Speaker
Description
Author: Dibya S. Chattopadhyay
Co-author: Vedran Brdar
Abstract: The KM3NeT collaboration recently reported the observation of KM3-230213A, a neutrino event with an energy of 220 PeV. The absence of any
PeV events in IceCube, despite its larger effective area and longer data-taking period, suggests an anomaly, with a tension quantified between approximately ~2 and 3.5, depending on the assumed source model. This implies a possible new physics origin for the event KM3-230213A.
Meanwhile, the anomalous upgoing events detected by the ANITA experiment, with energies near 1 EeV and arrival angles implying traversal through thousands of kilometers of Earth, similarly hint at a possible origin involving new physics in the neutrino sector.

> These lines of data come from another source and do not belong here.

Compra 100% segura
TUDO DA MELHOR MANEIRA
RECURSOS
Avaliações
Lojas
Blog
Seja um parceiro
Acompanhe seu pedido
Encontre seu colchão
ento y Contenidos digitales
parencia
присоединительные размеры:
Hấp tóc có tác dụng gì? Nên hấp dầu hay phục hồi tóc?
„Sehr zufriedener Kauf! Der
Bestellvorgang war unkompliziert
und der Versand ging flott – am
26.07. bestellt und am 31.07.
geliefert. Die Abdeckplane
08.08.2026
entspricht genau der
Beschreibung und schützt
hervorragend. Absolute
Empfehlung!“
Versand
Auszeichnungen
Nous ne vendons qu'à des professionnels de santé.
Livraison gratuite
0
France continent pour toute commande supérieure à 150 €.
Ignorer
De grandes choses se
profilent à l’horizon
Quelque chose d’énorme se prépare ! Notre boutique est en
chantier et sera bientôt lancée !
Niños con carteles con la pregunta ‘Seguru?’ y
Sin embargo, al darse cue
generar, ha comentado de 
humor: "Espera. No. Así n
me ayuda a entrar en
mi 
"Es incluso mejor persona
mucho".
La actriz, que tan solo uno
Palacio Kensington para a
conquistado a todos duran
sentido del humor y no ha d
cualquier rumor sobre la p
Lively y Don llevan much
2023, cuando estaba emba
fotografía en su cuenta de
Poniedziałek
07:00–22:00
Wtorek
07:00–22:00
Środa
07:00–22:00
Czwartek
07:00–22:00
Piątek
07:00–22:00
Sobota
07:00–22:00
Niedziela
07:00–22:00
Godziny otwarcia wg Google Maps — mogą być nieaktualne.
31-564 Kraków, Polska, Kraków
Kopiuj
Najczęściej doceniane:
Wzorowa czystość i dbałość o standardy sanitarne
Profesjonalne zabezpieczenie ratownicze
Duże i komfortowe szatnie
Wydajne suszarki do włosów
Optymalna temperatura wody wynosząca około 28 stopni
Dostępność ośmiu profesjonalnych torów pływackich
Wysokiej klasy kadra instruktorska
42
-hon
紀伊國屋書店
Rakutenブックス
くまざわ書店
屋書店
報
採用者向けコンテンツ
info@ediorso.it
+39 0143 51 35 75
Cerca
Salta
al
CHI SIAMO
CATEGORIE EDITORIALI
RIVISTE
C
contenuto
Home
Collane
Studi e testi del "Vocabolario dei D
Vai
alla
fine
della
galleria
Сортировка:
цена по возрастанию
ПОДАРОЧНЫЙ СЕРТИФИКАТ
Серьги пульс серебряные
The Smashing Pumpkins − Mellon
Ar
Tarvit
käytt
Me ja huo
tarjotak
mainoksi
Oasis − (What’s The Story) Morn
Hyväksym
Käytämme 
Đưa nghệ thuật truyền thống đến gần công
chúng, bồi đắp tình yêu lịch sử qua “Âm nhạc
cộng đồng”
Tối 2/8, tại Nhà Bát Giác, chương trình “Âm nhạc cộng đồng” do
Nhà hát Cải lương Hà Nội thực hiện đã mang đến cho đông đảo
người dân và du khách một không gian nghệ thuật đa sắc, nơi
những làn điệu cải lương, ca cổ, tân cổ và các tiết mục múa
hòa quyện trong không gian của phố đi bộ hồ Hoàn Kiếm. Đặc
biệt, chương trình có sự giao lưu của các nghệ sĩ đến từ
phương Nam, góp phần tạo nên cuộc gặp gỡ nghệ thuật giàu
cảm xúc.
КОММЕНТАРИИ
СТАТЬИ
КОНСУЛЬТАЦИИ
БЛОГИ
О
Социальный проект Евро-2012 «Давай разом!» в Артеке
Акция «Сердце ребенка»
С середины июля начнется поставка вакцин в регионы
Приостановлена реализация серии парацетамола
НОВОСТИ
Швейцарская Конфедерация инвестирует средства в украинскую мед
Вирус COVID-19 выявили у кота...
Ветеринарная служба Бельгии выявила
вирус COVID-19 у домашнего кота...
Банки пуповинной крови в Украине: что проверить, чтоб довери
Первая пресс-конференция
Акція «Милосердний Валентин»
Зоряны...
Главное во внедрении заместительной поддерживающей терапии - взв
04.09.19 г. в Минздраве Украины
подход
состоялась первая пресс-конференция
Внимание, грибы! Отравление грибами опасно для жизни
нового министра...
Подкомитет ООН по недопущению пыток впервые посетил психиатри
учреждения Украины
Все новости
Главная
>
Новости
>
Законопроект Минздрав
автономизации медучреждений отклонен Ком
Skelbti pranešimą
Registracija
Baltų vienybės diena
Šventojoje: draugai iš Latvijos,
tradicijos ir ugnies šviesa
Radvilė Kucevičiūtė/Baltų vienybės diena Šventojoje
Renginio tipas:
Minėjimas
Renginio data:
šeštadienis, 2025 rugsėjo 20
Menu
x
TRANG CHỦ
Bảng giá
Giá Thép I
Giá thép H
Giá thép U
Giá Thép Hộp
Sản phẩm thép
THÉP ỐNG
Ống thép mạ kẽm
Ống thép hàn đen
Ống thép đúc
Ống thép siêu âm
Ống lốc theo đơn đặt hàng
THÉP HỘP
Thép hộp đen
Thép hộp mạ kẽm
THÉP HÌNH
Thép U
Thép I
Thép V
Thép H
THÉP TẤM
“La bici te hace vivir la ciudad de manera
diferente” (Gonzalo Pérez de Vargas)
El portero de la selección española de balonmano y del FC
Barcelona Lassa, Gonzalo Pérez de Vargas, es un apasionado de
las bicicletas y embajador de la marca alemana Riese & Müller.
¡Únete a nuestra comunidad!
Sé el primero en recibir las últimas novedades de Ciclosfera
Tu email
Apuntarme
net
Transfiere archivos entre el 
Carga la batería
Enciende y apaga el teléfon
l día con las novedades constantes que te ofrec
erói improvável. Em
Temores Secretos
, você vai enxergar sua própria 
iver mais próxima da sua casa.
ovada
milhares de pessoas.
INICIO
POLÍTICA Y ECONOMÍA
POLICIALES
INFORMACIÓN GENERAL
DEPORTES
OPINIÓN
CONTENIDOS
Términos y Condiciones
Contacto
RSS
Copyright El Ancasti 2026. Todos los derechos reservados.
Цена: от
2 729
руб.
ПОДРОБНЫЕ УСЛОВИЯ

We investigate two mechanisms that could simultaneously account for both anomalies: one in which a new matter potential induces a resonance in sterile-to-active neutrino transitions, and another involving off-diagonal neutrino non-standard interactions. Using the arc lengths traversed by the ANITA events, we identify the relevant parameter space and explore how matter-enhanced oscillations between the sterile and active sectors may help explain both the ANITA and KM3NeT observations. Overall, we examine the possibility that recent ultra-high-energy neutrino observations have already observed physics beyond the Standard Model.